Task description — When you reach the line containing "6: (127, 164, 2.65)" in the entries below, begin reproducing lines exactly, and stop once the line containing "23: (544, 190, 3.67)" is done.

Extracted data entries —
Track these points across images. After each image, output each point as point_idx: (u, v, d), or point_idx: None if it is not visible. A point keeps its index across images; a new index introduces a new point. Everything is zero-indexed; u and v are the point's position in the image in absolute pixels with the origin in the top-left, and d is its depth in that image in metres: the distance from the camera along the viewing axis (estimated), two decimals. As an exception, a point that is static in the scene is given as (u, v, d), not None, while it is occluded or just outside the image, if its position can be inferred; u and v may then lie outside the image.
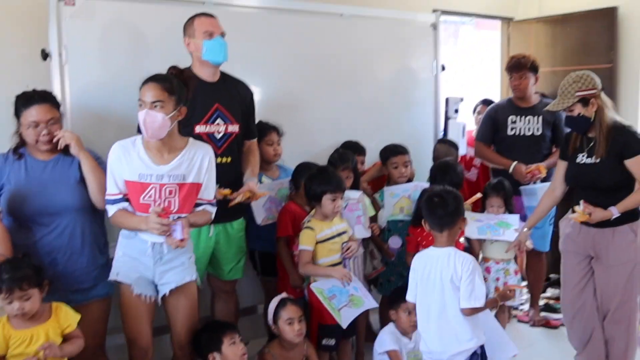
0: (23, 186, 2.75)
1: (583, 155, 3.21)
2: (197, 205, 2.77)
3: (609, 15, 5.01)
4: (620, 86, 5.05)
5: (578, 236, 3.28)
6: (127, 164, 2.65)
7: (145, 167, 2.65)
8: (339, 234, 3.25)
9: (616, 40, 5.00)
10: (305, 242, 3.16)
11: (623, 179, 3.11)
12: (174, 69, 2.76)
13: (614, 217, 3.06)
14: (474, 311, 2.69)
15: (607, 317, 3.26)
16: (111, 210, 2.70)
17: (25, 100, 2.71)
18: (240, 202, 3.06)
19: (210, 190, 2.81)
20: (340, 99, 4.14)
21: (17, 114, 2.73)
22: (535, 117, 4.20)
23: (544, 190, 3.67)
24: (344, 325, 3.10)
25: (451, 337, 2.72)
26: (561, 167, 3.37)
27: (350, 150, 3.85)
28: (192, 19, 3.09)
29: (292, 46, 3.89)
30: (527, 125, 4.21)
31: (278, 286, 3.48)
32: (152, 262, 2.74)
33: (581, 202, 3.15)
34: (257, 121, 3.41)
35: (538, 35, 5.46)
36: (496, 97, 5.59)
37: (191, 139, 2.79)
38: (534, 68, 4.19)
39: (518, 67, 4.19)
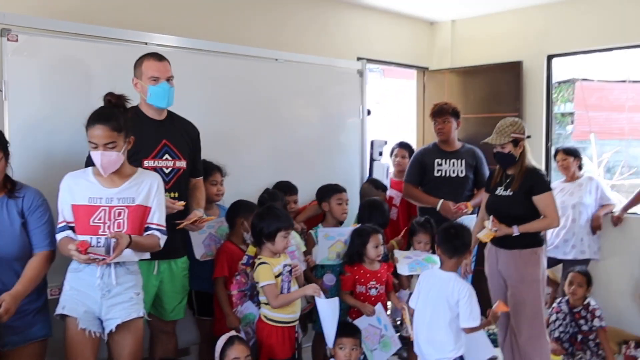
0: None
1: (501, 189, 3.76)
2: (147, 229, 2.80)
3: (514, 68, 5.46)
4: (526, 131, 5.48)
5: (492, 258, 3.82)
6: (77, 190, 2.72)
7: (95, 191, 2.72)
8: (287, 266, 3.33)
9: (521, 90, 5.46)
10: (265, 277, 3.19)
11: (530, 210, 3.65)
12: (111, 96, 2.80)
13: (514, 234, 3.59)
14: (472, 330, 3.12)
15: (520, 332, 3.71)
16: (58, 238, 2.72)
17: None
18: (189, 226, 3.14)
19: (159, 215, 2.84)
20: (274, 140, 4.26)
21: None
22: (459, 160, 4.52)
23: (472, 221, 4.03)
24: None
25: (437, 345, 3.17)
26: (485, 198, 3.91)
27: (283, 190, 3.96)
28: (141, 60, 3.11)
29: (230, 88, 3.98)
30: (452, 168, 4.51)
31: (214, 326, 3.49)
32: (99, 296, 2.72)
33: (491, 217, 3.68)
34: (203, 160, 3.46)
35: (451, 84, 5.85)
36: (412, 140, 5.93)
37: (140, 169, 2.89)
38: (455, 114, 4.54)
39: (441, 113, 4.51)
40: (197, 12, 4.24)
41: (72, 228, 2.71)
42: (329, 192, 4.00)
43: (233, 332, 3.13)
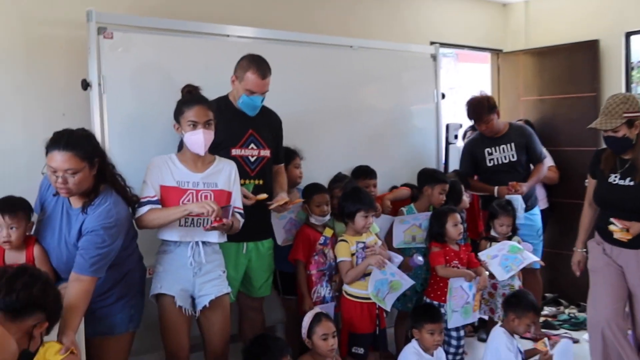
0: (45, 227, 2.71)
1: (616, 176, 3.25)
2: None
3: (591, 47, 5.32)
4: None
5: (599, 253, 3.37)
6: (167, 172, 2.91)
7: (183, 175, 2.93)
8: (370, 246, 3.46)
9: (598, 70, 5.31)
10: (342, 254, 3.40)
11: None
12: (190, 87, 3.06)
13: None
14: None
15: None
16: (143, 210, 2.83)
17: (51, 142, 2.52)
18: (277, 208, 3.29)
19: (238, 200, 3.05)
20: (350, 126, 4.34)
21: (46, 152, 2.53)
22: (508, 145, 4.44)
23: (517, 200, 4.08)
24: (389, 307, 3.43)
25: None
26: (592, 184, 3.47)
27: (362, 175, 4.05)
28: (247, 67, 3.20)
29: (306, 76, 4.09)
30: (503, 154, 4.44)
31: (299, 305, 3.64)
32: (191, 274, 2.91)
33: (612, 220, 3.19)
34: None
35: (526, 65, 5.77)
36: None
37: (217, 156, 3.06)
38: (491, 109, 4.38)
39: (479, 118, 4.40)
40: (274, 3, 4.37)
41: (157, 203, 2.86)
42: (435, 180, 4.02)
43: (318, 309, 3.27)
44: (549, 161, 4.90)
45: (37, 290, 2.03)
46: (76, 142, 2.51)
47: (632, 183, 3.17)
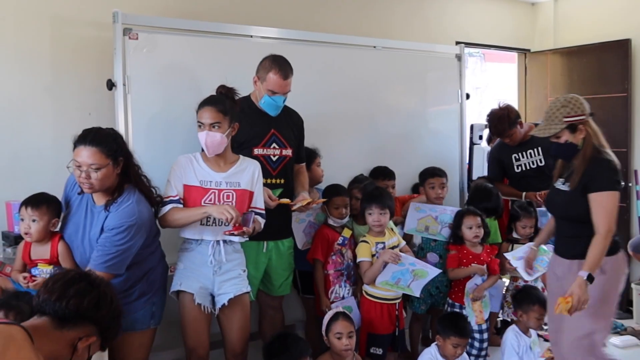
0: (71, 223, 2.76)
1: (561, 181, 3.07)
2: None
3: (622, 47, 5.24)
4: (635, 114, 5.28)
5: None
6: (190, 171, 2.95)
7: (206, 174, 2.95)
8: (392, 248, 3.47)
9: (630, 70, 5.23)
10: (362, 254, 3.43)
11: (588, 212, 2.88)
12: (222, 88, 3.03)
13: (585, 278, 2.78)
14: None
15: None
16: (165, 209, 2.88)
17: (79, 138, 2.60)
18: (300, 208, 3.29)
19: (260, 200, 3.06)
20: (374, 126, 4.35)
21: (73, 148, 2.61)
22: (535, 149, 4.31)
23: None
24: (417, 293, 3.42)
25: None
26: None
27: (380, 175, 4.05)
28: (269, 67, 3.21)
29: (330, 76, 4.11)
30: (530, 159, 4.33)
31: (317, 304, 3.65)
32: (211, 272, 2.95)
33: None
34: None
35: (554, 65, 5.71)
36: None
37: (241, 156, 3.08)
38: (514, 121, 4.25)
39: (500, 133, 4.30)
40: (297, 3, 4.40)
41: (179, 202, 2.90)
42: (425, 175, 4.09)
43: (340, 308, 3.29)
44: None
45: (89, 301, 1.85)
46: (102, 139, 2.59)
47: (567, 189, 2.99)
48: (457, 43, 5.02)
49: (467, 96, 4.81)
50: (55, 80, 3.47)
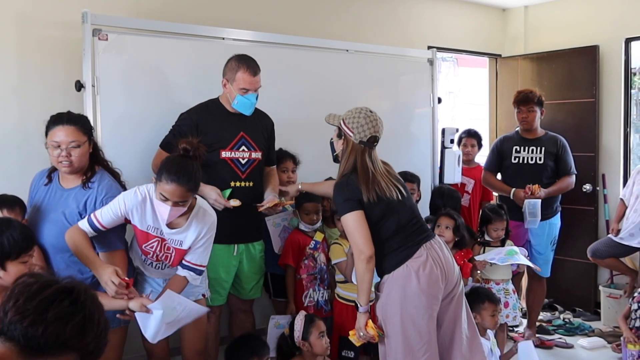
0: (36, 211, 2.77)
1: None
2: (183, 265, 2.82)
3: (590, 53, 5.34)
4: (603, 119, 5.38)
5: None
6: (140, 214, 2.71)
7: (153, 221, 2.74)
8: None
9: (597, 76, 5.33)
10: (337, 255, 3.44)
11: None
12: (187, 144, 2.70)
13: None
14: None
15: None
16: (82, 226, 2.64)
17: (53, 120, 2.68)
18: (267, 209, 3.26)
19: (199, 256, 2.81)
20: (345, 130, 4.35)
21: (46, 132, 2.67)
22: (539, 148, 4.49)
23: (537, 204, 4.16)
24: None
25: None
26: None
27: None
28: (237, 67, 3.18)
29: (302, 79, 4.11)
30: (530, 155, 4.49)
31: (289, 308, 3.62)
32: (162, 282, 2.96)
33: None
34: (277, 149, 3.63)
35: (524, 70, 5.79)
36: (485, 128, 5.91)
37: (199, 202, 2.80)
38: (540, 102, 4.50)
39: (526, 101, 4.48)
40: (269, 6, 4.40)
41: (99, 231, 2.65)
42: None
43: (304, 312, 3.29)
44: None
45: (73, 328, 1.46)
46: (77, 118, 2.74)
47: None
48: (430, 47, 5.06)
49: (439, 100, 4.85)
50: (23, 80, 3.41)
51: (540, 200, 4.29)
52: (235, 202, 3.15)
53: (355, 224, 2.69)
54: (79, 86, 3.25)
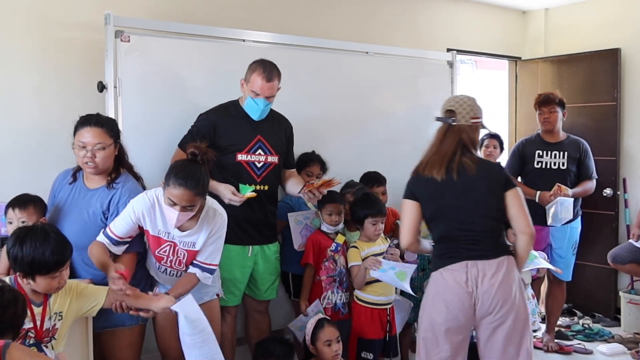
0: (59, 210, 2.80)
1: None
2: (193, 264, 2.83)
3: (612, 56, 5.28)
4: (624, 122, 5.33)
5: None
6: (150, 219, 2.72)
7: (164, 226, 2.74)
8: (382, 253, 3.48)
9: (619, 79, 5.27)
10: (353, 259, 3.43)
11: None
12: (195, 148, 2.72)
13: None
14: None
15: None
16: (100, 239, 2.69)
17: (82, 121, 2.73)
18: (319, 187, 3.20)
19: (211, 257, 2.83)
20: (365, 132, 4.34)
21: (74, 132, 2.73)
22: (561, 152, 4.45)
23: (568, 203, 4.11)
24: (410, 290, 3.30)
25: None
26: None
27: (370, 181, 4.01)
28: (254, 69, 3.19)
29: (322, 81, 4.10)
30: (553, 160, 4.45)
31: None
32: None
33: None
34: (305, 152, 3.70)
35: (544, 73, 5.74)
36: (504, 131, 5.87)
37: (209, 202, 2.81)
38: (561, 104, 4.46)
39: (547, 102, 4.45)
40: (290, 8, 4.41)
41: (117, 243, 2.69)
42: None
43: (320, 315, 3.28)
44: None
45: None
46: (105, 120, 2.81)
47: None
48: (449, 50, 5.03)
49: (458, 103, 4.80)
50: (45, 82, 3.44)
51: (572, 200, 4.26)
52: (250, 194, 3.09)
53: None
54: (102, 87, 3.27)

Exercise response —
6: (127, 164, 2.65)
7: (145, 167, 2.65)
8: (339, 234, 3.25)
9: (616, 40, 5.00)
10: (305, 242, 3.16)
11: (623, 179, 3.11)
12: (174, 69, 2.76)
13: (614, 217, 3.06)
14: (474, 311, 2.69)
15: (607, 317, 3.26)
16: (111, 210, 2.70)
17: (25, 100, 2.71)
18: (240, 202, 3.06)
19: (210, 190, 2.81)
20: (340, 99, 4.14)
21: (17, 114, 2.73)
22: (535, 117, 4.20)
23: (544, 190, 3.67)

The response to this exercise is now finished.